■ Assigned task 1 ■
Return, unchanged, every line of the records from the one containing "tuotteet – Asiakastarina" through the final line of the records.

It’s a role Kazuhiro Wakabayashi has been filling for decades, and we recently sat in on a talk the industry veteran gave about the unique challenges a sound director faces, what it’s like to work with some of the biggest names in Japanese animation, including Studio Ghibli’s Hayao Miyazaki and Ghost in the Shell’s Mamoru Oshii, and the surprisingly deep human element of creating the audio environment for a fictional world.

This week, Wakabayashi gave a special lecture at Digital Hollywood, a four-year university and specialty school preparing its students to work in creative industries such as animation, computer graphics, and web design. Even if Wakabayashi’s name doesn’t immediately ring any bells, if you’ve been watching anime for any length of time, odds are you’ve seen or heard of something he worked on. The 50-year-old Tokyo native has been involved with such productions as Ranma 1/2, The Vision of Escaflowne, Soul Eater, xxxHolic, Squid Girl, Moribito, and recently wrapped TV series The Seven Deadly Sins.

■ Data to examine ■
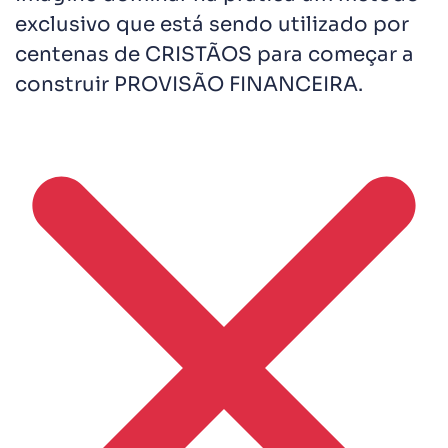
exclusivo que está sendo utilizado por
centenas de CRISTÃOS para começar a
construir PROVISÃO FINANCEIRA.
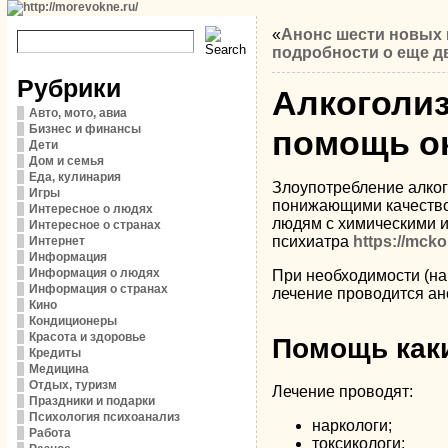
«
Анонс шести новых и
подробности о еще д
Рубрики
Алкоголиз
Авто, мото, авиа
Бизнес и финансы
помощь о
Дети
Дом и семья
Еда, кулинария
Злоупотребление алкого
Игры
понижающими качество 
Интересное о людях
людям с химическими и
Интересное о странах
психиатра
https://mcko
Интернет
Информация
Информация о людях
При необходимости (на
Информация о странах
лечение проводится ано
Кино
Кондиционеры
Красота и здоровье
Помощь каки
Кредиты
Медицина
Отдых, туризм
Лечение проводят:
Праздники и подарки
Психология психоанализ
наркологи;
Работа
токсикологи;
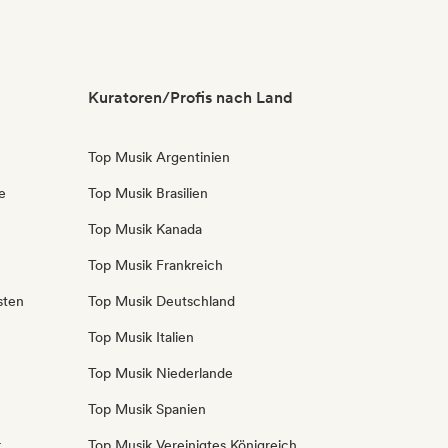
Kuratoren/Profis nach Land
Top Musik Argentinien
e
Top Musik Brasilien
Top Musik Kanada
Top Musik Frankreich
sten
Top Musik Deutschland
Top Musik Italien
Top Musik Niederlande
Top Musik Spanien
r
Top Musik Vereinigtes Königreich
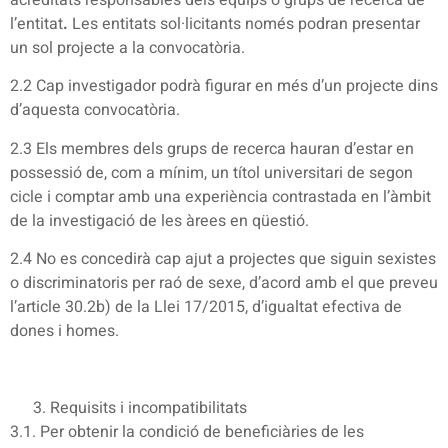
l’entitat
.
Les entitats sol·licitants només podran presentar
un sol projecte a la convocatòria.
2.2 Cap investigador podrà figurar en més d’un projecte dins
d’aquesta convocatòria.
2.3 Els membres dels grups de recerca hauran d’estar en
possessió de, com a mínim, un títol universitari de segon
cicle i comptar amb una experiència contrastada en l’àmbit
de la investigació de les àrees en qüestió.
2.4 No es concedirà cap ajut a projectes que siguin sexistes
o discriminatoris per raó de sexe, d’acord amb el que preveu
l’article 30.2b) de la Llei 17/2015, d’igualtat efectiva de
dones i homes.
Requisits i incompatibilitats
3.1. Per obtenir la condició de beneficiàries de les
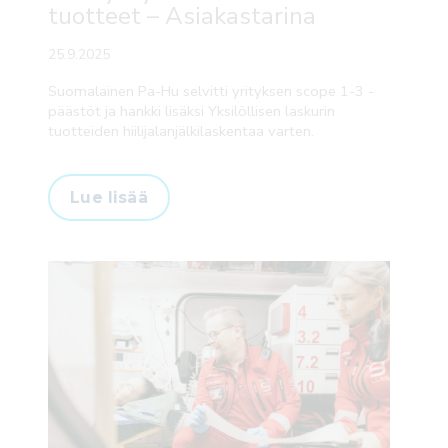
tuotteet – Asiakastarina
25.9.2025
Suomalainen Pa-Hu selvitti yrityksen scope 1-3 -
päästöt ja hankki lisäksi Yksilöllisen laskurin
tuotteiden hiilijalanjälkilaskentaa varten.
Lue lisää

■ Assigned task 2 ■
Retype the entire passage about sound director Kazuhiro Wakabayashi word for word.

■ Task response 1 ■
tuotteet – Asiakastarina
25.9.2025
Suomalainen Pa-Hu selvitti yrityksen scope 1-3 -
päästöt ja hankki lisäksi Yksilöllisen laskurin
tuotteiden hiilijalanjälkilaskentaa varten.
Lue lisää

■ Task response 2 ■
It’s a role Kazuhiro Wakabayashi has been filling for decades, and we recently sat in on a talk the industry veteran gave about the unique challenges a sound director faces, what it’s like to work with some of the biggest names in Japanese animation, including Studio Ghibli’s Hayao Miyazaki and Ghost in the Shell’s Mamoru Oshii, and the surprisingly deep human element of creating the audio environment for a fictional world.

This week, Wakabayashi gave a special lecture at Digital Hollywood, a four-year university and specialty school preparing its students to work in creative industries such as animation, computer graphics, and web design. Even if Wakabayashi’s name doesn’t immediately ring any bells, if you’ve been watching anime for any length of time, odds are you’ve seen or heard of something he worked on. The 50-year-old Tokyo native has been involved with such productions as Ranma 1/2, The Vision of Escaflowne, Soul Eater, xxxHolic, Squid Girl, Moribito, and recently wrapped TV series The Seven Deadly Sins.